Nearly a quarter of assessments for maintenance payments made by the Child Support Agency were wrong, a report revealed yesterday.

The study, carried out by Ernie Hazlewood, the Government's chief child support officer, also found that although 15 per cent were for the right amount staff had not been following official guidelines in making the assessment.

Labour and child support groups immediately seized on Mr Hazlewood's report which showed only 29 per cent of all assessments on the amount owed by absent parents were definitely correct and made by staff following proper procedures. While improvements in accuracy had been achieved since the previous year, the report said that progress made was still "disappointing". Staff are said to have made errors on nearly a quarter - 23 per cent - of cases, either sending out demands for too little or too much maintenance.

And in 28 per cent of cases, a lack of evidence meant it was not possible to tell whether the maintenance assessment had been correctly decided.

This report follows a highly critical one, published in June, by the National Audit Office.

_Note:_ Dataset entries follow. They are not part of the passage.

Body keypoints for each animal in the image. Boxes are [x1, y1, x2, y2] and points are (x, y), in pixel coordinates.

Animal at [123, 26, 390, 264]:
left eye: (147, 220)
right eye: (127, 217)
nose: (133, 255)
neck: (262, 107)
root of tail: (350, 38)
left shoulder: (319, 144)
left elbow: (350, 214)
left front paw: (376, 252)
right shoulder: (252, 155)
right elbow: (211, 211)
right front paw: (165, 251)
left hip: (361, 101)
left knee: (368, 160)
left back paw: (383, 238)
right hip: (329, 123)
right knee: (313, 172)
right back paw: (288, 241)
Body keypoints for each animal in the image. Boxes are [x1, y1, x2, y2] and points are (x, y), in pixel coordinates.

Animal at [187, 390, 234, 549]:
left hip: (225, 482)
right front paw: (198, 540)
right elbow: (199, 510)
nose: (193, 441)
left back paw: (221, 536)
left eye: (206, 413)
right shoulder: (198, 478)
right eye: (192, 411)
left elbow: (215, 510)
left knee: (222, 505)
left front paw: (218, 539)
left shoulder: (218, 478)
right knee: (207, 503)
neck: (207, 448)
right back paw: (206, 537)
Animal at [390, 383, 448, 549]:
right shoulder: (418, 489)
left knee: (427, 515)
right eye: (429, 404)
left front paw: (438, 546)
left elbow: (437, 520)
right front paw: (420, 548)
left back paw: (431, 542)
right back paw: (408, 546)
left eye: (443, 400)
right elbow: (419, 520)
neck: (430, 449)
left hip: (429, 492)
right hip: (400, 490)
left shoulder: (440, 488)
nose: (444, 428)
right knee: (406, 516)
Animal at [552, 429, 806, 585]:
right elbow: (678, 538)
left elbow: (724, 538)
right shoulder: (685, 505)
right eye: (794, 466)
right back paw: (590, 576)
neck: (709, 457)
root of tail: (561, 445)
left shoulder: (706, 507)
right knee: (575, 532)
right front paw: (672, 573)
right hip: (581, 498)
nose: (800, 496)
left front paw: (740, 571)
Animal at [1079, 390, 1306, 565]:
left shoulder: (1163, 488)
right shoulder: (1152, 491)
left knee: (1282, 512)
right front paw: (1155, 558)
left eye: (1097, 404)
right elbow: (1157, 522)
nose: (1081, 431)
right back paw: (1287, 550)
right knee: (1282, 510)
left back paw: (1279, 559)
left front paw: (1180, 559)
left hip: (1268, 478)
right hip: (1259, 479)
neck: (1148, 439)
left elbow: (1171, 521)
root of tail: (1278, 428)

It found that fathers were paying up to pounds 55 too much, and also that the agency was owed more than pounds 500,000 in unpaid maintenance, a "significant" amount of which was not expected to be paid back.

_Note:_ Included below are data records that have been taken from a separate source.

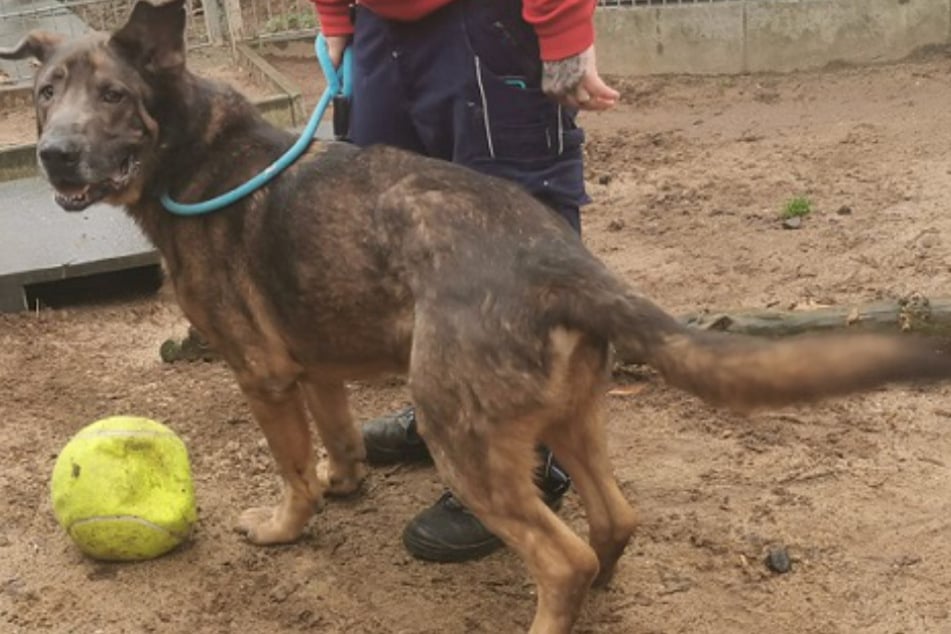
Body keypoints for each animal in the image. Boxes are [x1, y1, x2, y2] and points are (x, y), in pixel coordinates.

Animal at [5, 2, 951, 628]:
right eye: (47, 92)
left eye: (114, 96)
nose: (52, 156)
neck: (192, 150)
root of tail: (561, 261)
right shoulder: (316, 364)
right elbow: (334, 439)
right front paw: (347, 482)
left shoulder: (262, 376)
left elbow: (290, 470)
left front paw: (283, 526)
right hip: (567, 415)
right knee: (612, 523)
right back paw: (601, 594)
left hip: (458, 430)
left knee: (562, 556)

Mr Hazlewood said that while some progress had been made there was "still some distance to go before standards may be regarded as generally acceptable" and the task ahead remained "substantial". He added that he "looked to CSA management and staff building on signs of improvement and increasing its pace over the year."

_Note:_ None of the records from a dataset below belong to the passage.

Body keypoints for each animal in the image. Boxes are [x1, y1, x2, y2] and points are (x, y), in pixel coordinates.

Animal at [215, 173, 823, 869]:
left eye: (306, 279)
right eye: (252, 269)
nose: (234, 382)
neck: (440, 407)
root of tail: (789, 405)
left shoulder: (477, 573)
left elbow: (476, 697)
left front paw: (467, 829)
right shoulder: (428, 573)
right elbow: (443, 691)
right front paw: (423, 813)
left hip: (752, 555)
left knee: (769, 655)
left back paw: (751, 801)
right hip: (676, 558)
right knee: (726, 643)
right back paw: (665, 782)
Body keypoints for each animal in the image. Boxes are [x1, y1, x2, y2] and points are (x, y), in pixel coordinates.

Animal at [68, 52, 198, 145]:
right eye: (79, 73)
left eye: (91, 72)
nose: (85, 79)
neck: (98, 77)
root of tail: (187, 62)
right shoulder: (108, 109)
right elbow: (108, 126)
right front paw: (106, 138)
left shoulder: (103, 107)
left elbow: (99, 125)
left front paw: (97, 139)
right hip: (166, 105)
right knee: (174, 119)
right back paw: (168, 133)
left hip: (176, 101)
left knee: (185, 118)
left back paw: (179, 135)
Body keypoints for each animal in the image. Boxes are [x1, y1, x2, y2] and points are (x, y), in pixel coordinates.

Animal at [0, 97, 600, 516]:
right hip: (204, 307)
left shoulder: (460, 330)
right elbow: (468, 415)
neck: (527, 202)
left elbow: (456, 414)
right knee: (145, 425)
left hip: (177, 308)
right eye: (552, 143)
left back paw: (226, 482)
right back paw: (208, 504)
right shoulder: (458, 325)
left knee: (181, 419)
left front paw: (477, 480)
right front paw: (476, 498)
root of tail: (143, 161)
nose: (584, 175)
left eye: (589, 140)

Andrew Mitchell, the social security minister, said it showed the CSA was making "good and steady progress after a difficult start", but added: "The continuing requirement for improvement is substantial. The key elements are in place ... and I expect the agency to use them effectively to produce the standards which all concerned have a right to expect."

But Labour claimed the report revealed a "shockingly high level of inaccuracy" by the CSA in making assessments for maintenance payments. The Network Against the Child Support Agency said the report showed that despite various changes "the agency is still in administrative chaos".